The maturity model is not prescriptive. It’s important to note that not all organizations will even want to reach level 5, which involves continuously monitoring customer feedback to make real-time decisions. The technological and financial requirements for this approach are likely prohibitive for small and midsize businesses, not to mention the time and staffing it would require.

Take your customer experience strategy to the next level with these 3 popular CX initiatives

As you can see from the maturity model table, personas, journey maps, and a Voice of the Customer program are key characteristics that can help define where you are in the development of your CX program. Here are some tips for implementing or optimizing these initiatives.

1. Develop customer personas to better identify CX needs

A customer persona is a finely honed profile of your best or target customer and should be as specific as possible to help you visualize their wants, needs, behaviors, and motivations.

Think beyond demographic information such as age, gender, income, or geography type. Psychographic (e.g., values, opinions, aspirations), transactional (e.g., purchase histories, service records), and behavioral (e.g., engagement on your website or social media profiles) information are key components of a richly-built persona.

Where to start:

If you don’t already have a customer persona, start by working on a persona for your most valuable customer type.

Level up:

If you already have a customer persona, consider creating additional personas to acknowledge other valuable customer types. Validate your existing persona by checking back in on the data you used when you created it and updating it as needed. Use your customer personas to identify CX needs.

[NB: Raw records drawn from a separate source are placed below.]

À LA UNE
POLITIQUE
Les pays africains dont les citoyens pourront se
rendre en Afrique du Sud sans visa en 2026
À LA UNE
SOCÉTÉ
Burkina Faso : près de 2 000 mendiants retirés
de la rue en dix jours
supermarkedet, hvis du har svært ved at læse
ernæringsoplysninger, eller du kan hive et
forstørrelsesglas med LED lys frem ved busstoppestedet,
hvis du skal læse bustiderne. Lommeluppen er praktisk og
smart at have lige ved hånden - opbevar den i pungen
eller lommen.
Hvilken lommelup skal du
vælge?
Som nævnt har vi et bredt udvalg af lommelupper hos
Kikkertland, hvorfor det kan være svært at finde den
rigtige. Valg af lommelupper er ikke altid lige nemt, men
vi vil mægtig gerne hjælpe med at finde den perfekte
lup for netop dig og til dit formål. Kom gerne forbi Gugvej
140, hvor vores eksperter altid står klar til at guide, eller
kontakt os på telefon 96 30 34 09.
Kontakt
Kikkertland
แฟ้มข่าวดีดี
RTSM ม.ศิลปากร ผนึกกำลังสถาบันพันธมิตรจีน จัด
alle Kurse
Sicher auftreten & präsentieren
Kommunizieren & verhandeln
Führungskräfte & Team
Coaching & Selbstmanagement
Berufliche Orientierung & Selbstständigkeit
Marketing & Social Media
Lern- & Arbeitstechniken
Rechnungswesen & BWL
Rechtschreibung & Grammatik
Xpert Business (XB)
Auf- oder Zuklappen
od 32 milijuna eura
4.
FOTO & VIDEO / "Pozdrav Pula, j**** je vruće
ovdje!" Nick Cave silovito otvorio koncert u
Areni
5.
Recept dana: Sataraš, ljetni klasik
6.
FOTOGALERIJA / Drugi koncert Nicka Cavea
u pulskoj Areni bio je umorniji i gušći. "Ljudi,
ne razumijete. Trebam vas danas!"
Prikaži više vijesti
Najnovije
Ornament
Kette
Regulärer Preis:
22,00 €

2. Build customer journey maps to better prioritize CX efforts

A customer journey map is an externally focused map of your customer’s experience through the full cycle of a particular journey. For example, the journey could start at the customer’s own awareness of a need and end with a product purchase, with steps for every interaction and impression in between.

The process of building a customer journey map is an act of empathy; you should put yourself in your customer’s shoes and imagine their actions and feelings along the way. By the end of the process, you should have a deeper understanding of gaps or flaws in the customer experience and your customer’s motivations, desires, and feelings throughout.

Where to start:

If you don’t already have a journey map, have a workshop with key stakeholders involved in any customer-facing touchpoint.

Level up:

If you have a journey map already, validate that it’s still accurate every year or so. Use your journey maps to identify pain points within your customer’s journey and brainstorm solutions.

3. Create a Voice of the Customer program to improve CX efforts

A VoC program helps measure customer experience (CX) by capturing and analyzing multiple types of customer feedback to identify customer experience areas that need improvement. As one of the core ways to better understand your customers, VoC programs enable organizations to follow one of the foundational pillars of strong CX.

Data sources for a VoC program can include customer complaints, customer surveys, employee feedback, company reviews, interviews, and social media. Through rich, diversified sources of customer feedback, VoC programs help companies better understand customer experience and sentiment.

Where to start:

If you don’t have a VoC program in place, start by improving your customer survey program: Standardize surveys and make timing regular and consistent.

Level up:

If you already have a VoC program in place, consider adding other forms of feedback to enrich your VoC. Use this data to track progress on your CX efforts.

Envision your long-term CX strategy goals

Using the customer experience maturity table above, ask yourself where your organization’s CX program is now, where you want it to be, and how you can get there.

Starting or improving your efforts in one or all of the popular CX initiatives laid out here (personas, journey maps, and VoC programs) is a great place to start in leveling up your CX maturity.